D’accordo con il suo agente accettò, con la convinzione che il ruolo non sarebbe durato più di un mese. Era sicura che si sarebbe annoiata e l’idea di rimanere bloccata in una serie medica per sei anni non la convinceva, ma aveva bisogno di soldi ed era rassicurata dal fatto che il programma sarebbe fallito nel giro di poco.

Invece eccoci qua sedici anni dopo, la nostra attrice ormai ricercata e con molti premi sugli scaffali (nel 2006 Il Satellite Award per il miglior cast, nel 2007 Satellite Award per la miglior attrice in una serie drammatica e Screen Actors Guild Award per il miglior cast in una serie drammatica, nel 2016 People’s Choice Award alla miglior attrice in una serie drammatica e infine nel 2020 People’s Choice Award for the Female TV Star of the Year) che si dimostra preoccupata tramite un’intervista per il finale del programma, riflettendo su questa domanda: “Come finiamo una serie così iconica?”
Tutti i fan, com’è giusto che sia, si aspettano un finale con i fiocchi ma a quanto pare Ellen, il cast e la regista non ci hanno ancora pensato.
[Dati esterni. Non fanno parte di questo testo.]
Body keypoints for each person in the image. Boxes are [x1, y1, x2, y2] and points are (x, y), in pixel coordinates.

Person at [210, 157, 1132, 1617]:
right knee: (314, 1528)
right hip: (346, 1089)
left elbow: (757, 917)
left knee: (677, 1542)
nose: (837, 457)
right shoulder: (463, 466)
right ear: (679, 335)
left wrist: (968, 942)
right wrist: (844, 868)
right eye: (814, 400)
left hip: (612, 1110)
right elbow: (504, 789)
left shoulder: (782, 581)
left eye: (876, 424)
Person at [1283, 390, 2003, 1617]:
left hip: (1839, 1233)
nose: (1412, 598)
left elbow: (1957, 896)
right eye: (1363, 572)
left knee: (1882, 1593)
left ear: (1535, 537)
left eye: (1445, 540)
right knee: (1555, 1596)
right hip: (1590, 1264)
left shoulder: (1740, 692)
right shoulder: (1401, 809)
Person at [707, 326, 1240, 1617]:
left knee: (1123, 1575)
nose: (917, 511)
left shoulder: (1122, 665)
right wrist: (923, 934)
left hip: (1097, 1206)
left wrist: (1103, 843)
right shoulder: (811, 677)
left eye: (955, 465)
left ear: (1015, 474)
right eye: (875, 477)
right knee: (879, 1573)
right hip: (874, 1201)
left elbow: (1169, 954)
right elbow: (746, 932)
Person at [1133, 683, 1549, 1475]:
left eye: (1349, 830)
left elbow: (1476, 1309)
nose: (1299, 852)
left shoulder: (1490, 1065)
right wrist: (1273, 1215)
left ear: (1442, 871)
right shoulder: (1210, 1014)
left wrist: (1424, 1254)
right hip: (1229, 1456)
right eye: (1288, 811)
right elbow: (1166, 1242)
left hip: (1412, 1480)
Forse è meglio così, forse nessuno ancora è pronto a una fine, dopo tutte le avventure, le catastrofi, gli amori, le amicizie, le emozioni forti, i momenti di suspense, i litigi, le improvvise sorelle di Meredith, i drink da Jo, i matrimoni, le celebri frasi… è banale dire che mancheranno moltissimo sia i personaggi che tutti gli insegnamenti dati, insieme alle inutili speranze di trovare un Derek Sheperd in ospedale .
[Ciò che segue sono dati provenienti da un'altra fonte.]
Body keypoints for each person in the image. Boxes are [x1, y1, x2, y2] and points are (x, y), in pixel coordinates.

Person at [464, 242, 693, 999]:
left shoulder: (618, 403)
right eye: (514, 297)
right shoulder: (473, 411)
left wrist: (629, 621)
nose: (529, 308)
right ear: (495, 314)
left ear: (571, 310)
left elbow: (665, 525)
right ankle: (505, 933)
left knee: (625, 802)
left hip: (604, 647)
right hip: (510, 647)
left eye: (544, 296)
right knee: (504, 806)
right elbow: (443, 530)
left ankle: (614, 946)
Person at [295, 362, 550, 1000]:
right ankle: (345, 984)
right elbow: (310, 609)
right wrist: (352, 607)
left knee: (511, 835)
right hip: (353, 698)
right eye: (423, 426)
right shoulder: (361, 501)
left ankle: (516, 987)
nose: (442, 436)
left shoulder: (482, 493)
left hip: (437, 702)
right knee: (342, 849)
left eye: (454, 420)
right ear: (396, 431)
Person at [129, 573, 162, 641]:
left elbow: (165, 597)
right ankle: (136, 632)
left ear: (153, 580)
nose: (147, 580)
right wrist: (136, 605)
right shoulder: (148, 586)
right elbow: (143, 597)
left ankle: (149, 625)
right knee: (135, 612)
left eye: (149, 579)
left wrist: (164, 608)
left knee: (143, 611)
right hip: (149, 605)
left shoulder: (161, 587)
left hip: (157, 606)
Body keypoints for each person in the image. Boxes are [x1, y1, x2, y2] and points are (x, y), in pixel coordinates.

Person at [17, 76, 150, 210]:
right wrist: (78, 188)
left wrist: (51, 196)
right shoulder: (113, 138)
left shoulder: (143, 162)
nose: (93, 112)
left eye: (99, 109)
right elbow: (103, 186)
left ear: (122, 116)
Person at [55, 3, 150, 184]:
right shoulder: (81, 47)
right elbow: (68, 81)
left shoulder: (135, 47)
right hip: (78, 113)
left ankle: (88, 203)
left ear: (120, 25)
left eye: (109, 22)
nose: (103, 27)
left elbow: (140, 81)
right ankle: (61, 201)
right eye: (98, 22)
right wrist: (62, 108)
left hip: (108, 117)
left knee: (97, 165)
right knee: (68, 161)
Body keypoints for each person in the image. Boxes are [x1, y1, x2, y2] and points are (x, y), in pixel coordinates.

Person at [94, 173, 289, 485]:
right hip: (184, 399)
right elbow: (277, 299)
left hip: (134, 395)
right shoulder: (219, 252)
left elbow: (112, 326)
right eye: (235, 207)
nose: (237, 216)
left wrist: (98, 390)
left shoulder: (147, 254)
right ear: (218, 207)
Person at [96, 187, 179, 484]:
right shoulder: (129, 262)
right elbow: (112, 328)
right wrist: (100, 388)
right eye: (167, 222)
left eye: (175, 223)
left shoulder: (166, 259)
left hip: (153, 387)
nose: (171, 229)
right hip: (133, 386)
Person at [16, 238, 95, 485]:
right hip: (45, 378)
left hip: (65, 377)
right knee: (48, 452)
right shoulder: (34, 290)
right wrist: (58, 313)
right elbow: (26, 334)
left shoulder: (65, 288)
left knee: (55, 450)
In un’altra intervista Ellen ha dichiarato che ha fatto un patto con la regista Shonda Rimes e il programma finirà quando lei sarà pronta, ma in seguito ha comunicato che spetterà ai fan scegliere: una grande responsabilità, dato che il medical drama continua a battere ogni record e a raccogliere straordinari risultati.

Un “tentativo di fine”?

La diciassettesima stagione è molto diversa dalle altre e in un primo momento può far pensare ad una fine, perché in alcuni episodi ritorneranno in scena alcuni ex personaggi come George O’Malley, Mark Sloan e l’ amatissimo dottor “Stranamore”, ma a smentire questa ipotesi sono stati Jesse Williams (il dottor Jackson Avery) e Chandra Wilson (la dottoressa Miranda Bailey) che hanno chiesto esplicitamente alla produzione di non concludere la rinomata serie con un argomento principale come il Covid-19: questo fa pensare che molto probabilmente ci sarà una diciottesima stagione!

Anche se non dovesse andare avanti, Grey’s Anatomy rimane una serie che è cresciuta e ha fatto crescere i fan con un grande insegnamento: Meredith è la perfetta dimostrazione che se ci accadono cose brutte noi possiamo trasformarle in belle, è sempre stata e spero lo sarà sempre un modello per ogni adolescente, ci insegna che nella vita l’unica cosa che non possiamo e non dobbiamo fare è mollare.